**Excerpted passage:**
^^^^^^^^
Quinces are inedible raw but apparently delicious and aromatic when cooked. They’re originally from Persia and Turkestan and still much grown in many parts of Europe. Their pulp makes Dulce de Membrillo or Marmelo, the origin of the marmalade we now make from citrus fruit. Quince trivia courtesy of Bob Flowerdew’s excellent Complete Fruit Book p.32. Now I’ve got a “genuine” runcible spoon, I suppose we ought to think about buying a quince tree!


I’m off to the woods with my chainsaw today, so in my next blog I’ll give you a full update of our permaculture design for our woodland.

Tuesday, February 13, 2007


As I told you on my last blog, we’ve had our first guests in our gite a young couple from Derby, both doctors, and it was a pleasure to have them around. Their visit also meant that we were able to run our very first course, “Preparing Chickens for the Pot”. The inspiration for this was my own first experiences despatching a chicken and the inadequacies of instructions written in books; this is something one needs to be shown as it is essential—in our view—that the animal does not suffer unnecessarily during slaughter. Another inspiration was Hugh Fearnley Whittingstall’s recent River Cottage Treatment, a series of three hour long programmes on English television, where Hugh, an articulate and chatty ex-public schoolboy turned organic smallholder, showed fans of fast food where their food came from and tried to convince them—successfully in most cases—to care about how their meat was raised, killed and cooked.
^^^^^^^^
**Records provided:**
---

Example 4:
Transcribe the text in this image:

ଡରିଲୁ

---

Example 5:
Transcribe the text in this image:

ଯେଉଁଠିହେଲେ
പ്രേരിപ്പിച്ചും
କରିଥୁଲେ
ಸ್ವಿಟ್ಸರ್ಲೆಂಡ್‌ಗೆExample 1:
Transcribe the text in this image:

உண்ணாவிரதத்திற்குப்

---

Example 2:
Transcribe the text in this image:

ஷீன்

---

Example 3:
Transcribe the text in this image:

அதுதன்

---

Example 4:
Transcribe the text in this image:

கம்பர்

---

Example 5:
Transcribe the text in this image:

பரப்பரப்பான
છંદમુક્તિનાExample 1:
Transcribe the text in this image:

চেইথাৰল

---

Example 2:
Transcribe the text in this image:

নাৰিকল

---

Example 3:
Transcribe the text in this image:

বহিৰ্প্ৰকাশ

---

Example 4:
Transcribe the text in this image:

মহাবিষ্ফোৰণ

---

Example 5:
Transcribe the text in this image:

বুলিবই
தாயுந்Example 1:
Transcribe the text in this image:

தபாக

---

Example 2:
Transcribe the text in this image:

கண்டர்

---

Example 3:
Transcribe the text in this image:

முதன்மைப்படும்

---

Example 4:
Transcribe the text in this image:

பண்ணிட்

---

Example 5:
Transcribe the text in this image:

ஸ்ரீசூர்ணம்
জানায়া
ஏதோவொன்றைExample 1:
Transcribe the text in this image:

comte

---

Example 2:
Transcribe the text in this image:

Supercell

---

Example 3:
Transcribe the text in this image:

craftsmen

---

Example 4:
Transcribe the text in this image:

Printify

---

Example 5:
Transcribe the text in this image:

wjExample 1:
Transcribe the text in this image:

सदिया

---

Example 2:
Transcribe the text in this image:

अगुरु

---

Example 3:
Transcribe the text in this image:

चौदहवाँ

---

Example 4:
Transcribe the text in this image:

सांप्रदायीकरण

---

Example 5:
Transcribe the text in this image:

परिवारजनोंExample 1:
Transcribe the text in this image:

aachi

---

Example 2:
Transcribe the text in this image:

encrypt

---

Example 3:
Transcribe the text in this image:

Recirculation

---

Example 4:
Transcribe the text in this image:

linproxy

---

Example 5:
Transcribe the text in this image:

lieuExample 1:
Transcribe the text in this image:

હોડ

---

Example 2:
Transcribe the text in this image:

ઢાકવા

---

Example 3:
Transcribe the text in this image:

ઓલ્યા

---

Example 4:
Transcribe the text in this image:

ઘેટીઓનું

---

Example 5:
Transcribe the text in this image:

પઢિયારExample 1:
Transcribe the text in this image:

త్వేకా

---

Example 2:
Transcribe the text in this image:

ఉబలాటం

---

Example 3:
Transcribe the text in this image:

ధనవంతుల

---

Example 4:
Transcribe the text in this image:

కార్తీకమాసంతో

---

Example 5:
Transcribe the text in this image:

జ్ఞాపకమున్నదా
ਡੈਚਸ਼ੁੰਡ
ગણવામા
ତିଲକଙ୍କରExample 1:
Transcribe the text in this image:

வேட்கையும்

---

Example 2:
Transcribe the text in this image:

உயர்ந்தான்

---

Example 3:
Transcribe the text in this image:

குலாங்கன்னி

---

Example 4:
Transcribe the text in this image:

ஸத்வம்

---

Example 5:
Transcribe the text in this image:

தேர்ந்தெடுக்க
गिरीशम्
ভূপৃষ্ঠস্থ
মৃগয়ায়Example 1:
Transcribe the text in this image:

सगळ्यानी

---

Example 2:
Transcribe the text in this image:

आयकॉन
^^^^^^^^
**Set problem:** Reproduce the blog excerpt word for word, everything from "Quinces are inedible" down to "a quince tree!". The records play no part in this work.

**Solution to this exercise:**
Quinces are inedible raw but apparently delicious and aromatic when cooked. They’re originally from Persia and Turkestan and still much grown in many parts of Europe. Their pulp makes Dulce de Membrillo or Marmelo, the origin of the marmalade we now make from citrus fruit. Quince trivia courtesy of Bob Flowerdew’s excellent Complete Fruit Book p.32. Now I’ve got a “genuine” runcible spoon, I suppose we ought to think about buying a quince tree!